Open data is an area of real progress. There’s potential for real progress on personal data too. But if the Coalition wants to bring a No2ID-like campaign down on its head with the added twist of privatising to unaccountable organisations what it was unacceptable for government to do, this wholesale release of anonymised data to big data corps is the fast track.

3. What data does Government need to release to make the new personal data ecosystem work?

So what is the correct way to release personal data, and what will it achieve?

Answer: we need to link the data policy discussed to day with Cabinet Office’s ID Assurance, and with BIS’s Mydata (of which key players present today were not really aware). And we need to take account of the new emerging personal data ecosystem. It goes like this.

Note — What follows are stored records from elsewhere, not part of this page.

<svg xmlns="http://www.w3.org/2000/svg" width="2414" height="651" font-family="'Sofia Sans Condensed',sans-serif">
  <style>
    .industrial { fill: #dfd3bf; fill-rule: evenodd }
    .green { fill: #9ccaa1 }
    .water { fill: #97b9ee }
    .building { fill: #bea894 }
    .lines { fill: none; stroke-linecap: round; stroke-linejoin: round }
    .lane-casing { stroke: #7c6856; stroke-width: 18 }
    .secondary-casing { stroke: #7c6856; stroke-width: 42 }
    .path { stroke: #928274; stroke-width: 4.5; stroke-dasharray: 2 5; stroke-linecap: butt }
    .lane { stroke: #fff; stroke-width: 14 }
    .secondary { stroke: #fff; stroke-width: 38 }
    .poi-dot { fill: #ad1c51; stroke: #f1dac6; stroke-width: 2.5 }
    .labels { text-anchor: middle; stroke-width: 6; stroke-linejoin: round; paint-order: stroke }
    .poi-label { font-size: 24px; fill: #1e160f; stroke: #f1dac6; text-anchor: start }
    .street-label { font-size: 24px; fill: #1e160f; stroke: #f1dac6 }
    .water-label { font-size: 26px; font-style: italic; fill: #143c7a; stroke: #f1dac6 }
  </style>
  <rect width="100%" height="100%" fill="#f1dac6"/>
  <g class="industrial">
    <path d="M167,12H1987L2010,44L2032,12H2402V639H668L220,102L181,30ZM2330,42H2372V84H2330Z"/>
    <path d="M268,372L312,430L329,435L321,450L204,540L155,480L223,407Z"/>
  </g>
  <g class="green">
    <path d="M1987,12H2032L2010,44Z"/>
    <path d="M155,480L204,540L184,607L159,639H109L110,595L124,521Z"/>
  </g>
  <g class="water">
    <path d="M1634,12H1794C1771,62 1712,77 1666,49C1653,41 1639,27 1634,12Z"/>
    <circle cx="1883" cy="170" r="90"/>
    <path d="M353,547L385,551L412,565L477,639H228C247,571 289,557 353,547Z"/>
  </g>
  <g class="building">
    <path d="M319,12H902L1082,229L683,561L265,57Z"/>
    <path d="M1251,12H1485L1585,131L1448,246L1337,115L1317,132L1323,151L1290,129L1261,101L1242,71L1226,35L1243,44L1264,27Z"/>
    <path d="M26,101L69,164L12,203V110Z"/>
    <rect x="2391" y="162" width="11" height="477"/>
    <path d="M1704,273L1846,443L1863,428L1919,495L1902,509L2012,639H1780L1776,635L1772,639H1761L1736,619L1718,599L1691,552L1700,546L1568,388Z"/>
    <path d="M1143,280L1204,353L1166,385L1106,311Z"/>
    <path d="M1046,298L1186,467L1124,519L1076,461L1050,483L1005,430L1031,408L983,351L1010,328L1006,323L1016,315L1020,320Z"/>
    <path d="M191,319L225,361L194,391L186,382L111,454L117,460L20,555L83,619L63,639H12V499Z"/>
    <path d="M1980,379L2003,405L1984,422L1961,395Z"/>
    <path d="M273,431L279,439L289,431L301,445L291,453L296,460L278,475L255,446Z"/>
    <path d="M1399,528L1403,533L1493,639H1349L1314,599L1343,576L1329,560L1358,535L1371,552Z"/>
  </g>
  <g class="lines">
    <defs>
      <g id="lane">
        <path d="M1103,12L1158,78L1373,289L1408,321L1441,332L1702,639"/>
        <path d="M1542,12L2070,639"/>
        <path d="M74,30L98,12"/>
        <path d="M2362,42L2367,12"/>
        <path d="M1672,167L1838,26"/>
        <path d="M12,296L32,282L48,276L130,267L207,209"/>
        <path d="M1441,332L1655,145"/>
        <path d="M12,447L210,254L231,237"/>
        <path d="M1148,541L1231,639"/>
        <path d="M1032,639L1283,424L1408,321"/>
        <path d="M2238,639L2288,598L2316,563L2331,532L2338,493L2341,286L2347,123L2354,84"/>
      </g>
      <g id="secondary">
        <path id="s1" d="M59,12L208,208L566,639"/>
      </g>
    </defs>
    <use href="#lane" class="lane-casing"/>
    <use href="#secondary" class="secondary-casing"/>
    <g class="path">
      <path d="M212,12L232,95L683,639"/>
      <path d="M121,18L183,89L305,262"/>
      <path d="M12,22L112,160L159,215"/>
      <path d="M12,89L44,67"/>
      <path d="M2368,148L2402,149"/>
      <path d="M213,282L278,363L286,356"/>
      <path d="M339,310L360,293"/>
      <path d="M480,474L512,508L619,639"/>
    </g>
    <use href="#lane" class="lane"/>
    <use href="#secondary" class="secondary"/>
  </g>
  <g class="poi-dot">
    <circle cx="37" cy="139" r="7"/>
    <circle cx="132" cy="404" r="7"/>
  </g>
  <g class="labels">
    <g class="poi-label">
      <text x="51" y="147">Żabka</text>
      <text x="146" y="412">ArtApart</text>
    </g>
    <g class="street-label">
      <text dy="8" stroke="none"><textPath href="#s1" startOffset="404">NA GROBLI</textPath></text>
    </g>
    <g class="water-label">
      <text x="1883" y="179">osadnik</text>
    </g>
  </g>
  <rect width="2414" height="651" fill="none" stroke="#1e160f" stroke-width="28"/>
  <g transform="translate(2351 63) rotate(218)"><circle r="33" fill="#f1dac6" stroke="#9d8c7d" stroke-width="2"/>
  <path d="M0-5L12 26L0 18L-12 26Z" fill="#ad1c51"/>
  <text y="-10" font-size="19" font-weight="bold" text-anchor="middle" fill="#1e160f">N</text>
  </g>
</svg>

With ID Assurance individuals can log in securely to online services. Under BIS’ Mydata initiative, they’ll be able to download records from businesses. They need to be able to do that from public services also: health records, education records, job-seeking etc. They also need to be able to acquire tokens: proof they own the car or car drive from DVLA, proof they have a passport from IPS, or proof they’re on welfare from DWP so they can easily get the best energy tariff.

That’s the data we need from government to make the new personal data ecosystem work. The market will be ready to equip the individual to deal with all this, whether its new big company services or personal data ecosystem startups like reputation.com, personal.com or the work we’re doing at Mydex.org. Then individuals can control whether they share data for longitudinal health studies, statistical or research purposes or whatever else. And this will save huge sums through improved data logistics, and also unleash a huge new – disruptive – torrent of economic activity. We’ll get there.